___ SUPPLIED RECORDS
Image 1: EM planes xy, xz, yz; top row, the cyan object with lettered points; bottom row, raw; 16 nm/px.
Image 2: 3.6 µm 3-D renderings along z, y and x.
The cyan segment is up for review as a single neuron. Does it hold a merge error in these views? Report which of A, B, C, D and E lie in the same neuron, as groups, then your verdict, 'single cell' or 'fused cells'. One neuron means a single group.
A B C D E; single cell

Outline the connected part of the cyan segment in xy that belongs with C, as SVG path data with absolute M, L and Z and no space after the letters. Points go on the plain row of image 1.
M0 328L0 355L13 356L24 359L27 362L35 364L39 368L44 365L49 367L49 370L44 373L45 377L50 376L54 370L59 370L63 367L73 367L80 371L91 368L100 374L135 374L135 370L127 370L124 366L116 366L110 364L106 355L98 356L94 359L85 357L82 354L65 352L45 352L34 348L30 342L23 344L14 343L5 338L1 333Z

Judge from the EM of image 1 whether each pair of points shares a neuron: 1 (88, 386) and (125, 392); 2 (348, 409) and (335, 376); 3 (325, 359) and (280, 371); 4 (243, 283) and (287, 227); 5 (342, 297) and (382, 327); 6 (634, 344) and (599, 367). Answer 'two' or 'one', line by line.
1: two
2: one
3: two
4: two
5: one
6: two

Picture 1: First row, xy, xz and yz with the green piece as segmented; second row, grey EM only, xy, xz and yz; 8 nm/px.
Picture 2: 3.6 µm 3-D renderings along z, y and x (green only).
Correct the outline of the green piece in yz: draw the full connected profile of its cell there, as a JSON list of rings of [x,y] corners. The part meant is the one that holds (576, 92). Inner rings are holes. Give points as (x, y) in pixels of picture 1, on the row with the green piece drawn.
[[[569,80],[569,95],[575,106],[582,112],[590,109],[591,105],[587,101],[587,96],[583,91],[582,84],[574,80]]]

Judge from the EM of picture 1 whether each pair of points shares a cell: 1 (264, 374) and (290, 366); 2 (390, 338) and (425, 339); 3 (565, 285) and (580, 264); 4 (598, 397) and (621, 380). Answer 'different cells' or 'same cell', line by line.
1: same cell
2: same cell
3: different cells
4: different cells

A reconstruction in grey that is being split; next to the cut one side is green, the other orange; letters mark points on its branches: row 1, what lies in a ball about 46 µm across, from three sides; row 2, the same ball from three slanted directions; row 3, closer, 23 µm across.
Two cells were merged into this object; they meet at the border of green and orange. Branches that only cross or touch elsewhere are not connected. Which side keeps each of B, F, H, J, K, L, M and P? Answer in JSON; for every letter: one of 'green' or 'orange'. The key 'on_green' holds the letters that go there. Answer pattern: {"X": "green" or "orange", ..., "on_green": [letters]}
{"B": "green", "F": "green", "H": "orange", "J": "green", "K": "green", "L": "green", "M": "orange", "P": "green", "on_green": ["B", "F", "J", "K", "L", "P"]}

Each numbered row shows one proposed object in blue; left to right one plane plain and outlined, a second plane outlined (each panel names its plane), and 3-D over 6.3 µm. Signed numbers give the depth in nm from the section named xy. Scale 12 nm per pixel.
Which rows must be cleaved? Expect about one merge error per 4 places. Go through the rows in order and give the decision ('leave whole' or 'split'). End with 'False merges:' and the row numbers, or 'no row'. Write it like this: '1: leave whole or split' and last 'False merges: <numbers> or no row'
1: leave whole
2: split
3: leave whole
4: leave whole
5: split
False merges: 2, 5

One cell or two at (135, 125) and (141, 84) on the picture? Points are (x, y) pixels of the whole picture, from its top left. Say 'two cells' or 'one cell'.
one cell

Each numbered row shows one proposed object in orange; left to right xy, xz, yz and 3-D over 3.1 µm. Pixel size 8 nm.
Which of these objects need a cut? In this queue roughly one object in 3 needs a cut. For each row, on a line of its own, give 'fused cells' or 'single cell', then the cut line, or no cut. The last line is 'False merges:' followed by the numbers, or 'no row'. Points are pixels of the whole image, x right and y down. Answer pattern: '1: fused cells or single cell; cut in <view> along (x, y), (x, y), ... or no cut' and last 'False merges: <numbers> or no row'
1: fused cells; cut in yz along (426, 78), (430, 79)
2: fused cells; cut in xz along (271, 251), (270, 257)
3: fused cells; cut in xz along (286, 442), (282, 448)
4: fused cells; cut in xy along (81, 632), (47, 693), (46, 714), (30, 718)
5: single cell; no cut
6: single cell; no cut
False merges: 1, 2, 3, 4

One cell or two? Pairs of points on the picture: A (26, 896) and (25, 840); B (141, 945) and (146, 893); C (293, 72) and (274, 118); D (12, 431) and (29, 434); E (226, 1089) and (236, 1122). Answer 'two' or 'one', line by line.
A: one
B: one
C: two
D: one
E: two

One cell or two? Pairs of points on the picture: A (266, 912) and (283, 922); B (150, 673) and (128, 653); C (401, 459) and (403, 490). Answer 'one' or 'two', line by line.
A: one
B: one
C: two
______
Reproduce the material above, every line of it, exactly.

— RESPONSE —
Image 1: EM planes xy, xz, yz; top row, the cyan object with lettered points; bottom row, raw; 16 nm/px.
Image 2: 3.6 µm 3-D renderings along z, y and x.
The cyan segment is up for review as a single neuron. Does it hold a merge error in these views? Report which of A, B, C, D and E lie in the same neuron, as groups, then your verdict, 'single cell' or 'fused cells'. One neuron means a single group.
A B C D E; single cell

Outline the connected part of the cyan segment in xy that belongs with C, as SVG path data with absolute M, L and Z and no space after the letters. Points go on the plain row of image 1.
M0 328L0 355L13 356L24 359L27 362L35 364L39 368L44 365L49 367L49 370L44 373L45 377L50 376L54 370L59 370L63 367L73 367L80 371L91 368L100 374L135 374L135 370L127 370L124 366L116 366L110 364L106 355L98 356L94 359L85 357L82 354L65 352L45 352L34 348L30 342L23 344L14 343L5 338L1 333Z

Judge from the EM of image 1 whether each pair of points shares a neuron: 1 (88, 386) and (125, 392); 2 (348, 409) and (335, 376); 3 (325, 359) and (280, 371); 4 (243, 283) and (287, 227); 5 (342, 297) and (382, 327); 6 (634, 344) and (599, 367). Answer 'two' or 'one', line by line.
1: two
2: one
3: two
4: two
5: one
6: two

Picture 1: First row, xy, xz and yz with the green piece as segmented; second row, grey EM only, xy, xz and yz; 8 nm/px.
Picture 2: 3.6 µm 3-D renderings along z, y and x (green only).
Correct the outline of the green piece in yz: draw the full connected profile of its cell there, as a JSON list of rings of [x,y] corners. The part meant is the one that holds (576, 92). Inner rings are holes. Give points as (x, y) in pixels of picture 1, on the row with the green piece drawn.
[[[569,80],[569,95],[575,106],[582,112],[590,109],[591,105],[587,101],[587,96],[583,91],[582,84],[574,80]]]

Judge from the EM of picture 1 whether each pair of points shares a cell: 1 (264, 374) and (290, 366); 2 (390, 338) and (425, 339); 3 (565, 285) and (580, 264); 4 (598, 397) and (621, 380). Answer 'different cells' or 'same cell', line by line.
1: same cell
2: same cell
3: different cells
4: different cells

A reconstruction in grey that is being split; next to the cut one side is green, the other orange; letters mark points on its branches: row 1, what lies in a ball about 46 µm across, from three sides; row 2, the same ball from three slanted directions; row 3, closer, 23 µm across.
Two cells were merged into this object; they meet at the border of green and orange. Branches that only cross or touch elsewhere are not connected. Which side keeps each of B, F, H, J, K, L, M and P? Answer in JSON; for every letter: one of 'green' or 'orange'. The key 'on_green' holds the letters that go there. Answer pattern: {"X": "green" or "orange", ..., "on_green": [letters]}
{"B": "green", "F": "green", "H": "orange", "J": "green", "K": "green", "L": "green", "M": "orange", "P": "green", "on_green": ["B", "F", "J", "K", "L", "P"]}

Each numbered row shows one proposed object in blue; left to right one plane plain and outlined, a second plane outlined (each panel names its plane), and 3-D over 6.3 µm. Signed numbers give the depth in nm from the section named xy. Scale 12 nm per pixel.
Which rows must be cleaved? Expect about one merge error per 4 places. Go through the rows in order and give the decision ('leave whole' or 'split'). End with 'False merges:' and the row numbers, or 'no row'. Write it like this: '1: leave whole or split' and last 'False merges: <numbers> or no row'
1: leave whole
2: split
3: leave whole
4: leave whole
5: split
False merges: 2, 5

One cell or two at (135, 125) and (141, 84) on the picture? Points are (x, y) pixels of the whole picture, from its top left. Say 'two cells' or 'one cell'.
one cell

Each numbered row shows one proposed object in orange; left to right xy, xz, yz and 3-D over 3.1 µm. Pixel size 8 nm.
Which of these objects need a cut? In this queue roughly one object in 3 needs a cut. For each row, on a line of its own, give 'fused cells' or 'single cell', then the cut line, or no cut. The last line is 'False merges:' followed by the numbers, or 'no row'. Points are pixels of the whole image, x right and y down. Answer pattern: '1: fused cells or single cell; cut in <view> along (x, y), (x, y), ... or no cut' and last 'False merges: <numbers> or no row'
1: fused cells; cut in yz along (426, 78), (430, 79)
2: fused cells; cut in xz along (271, 251), (270, 257)
3: fused cells; cut in xz along (286, 442), (282, 448)
4: fused cells; cut in xy along (81, 632), (47, 693), (46, 714), (30, 718)
5: single cell; no cut
6: single cell; no cut
False merges: 1, 2, 3, 4

One cell or two? Pairs of points on the picture: A (26, 896) and (25, 840); B (141, 945) and (146, 893); C (293, 72) and (274, 118); D (12, 431) and (29, 434); E (226, 1089) and (236, 1122). Answer 'two' or 'one', line by line.
A: one
B: one
C: two
D: one
E: two

One cell or two? Pairs of points on the picture: A (266, 912) and (283, 922); B (150, 673) and (128, 653); C (401, 459) and (403, 490). Answer 'one' or 'two', line by line.
A: one
B: one
C: two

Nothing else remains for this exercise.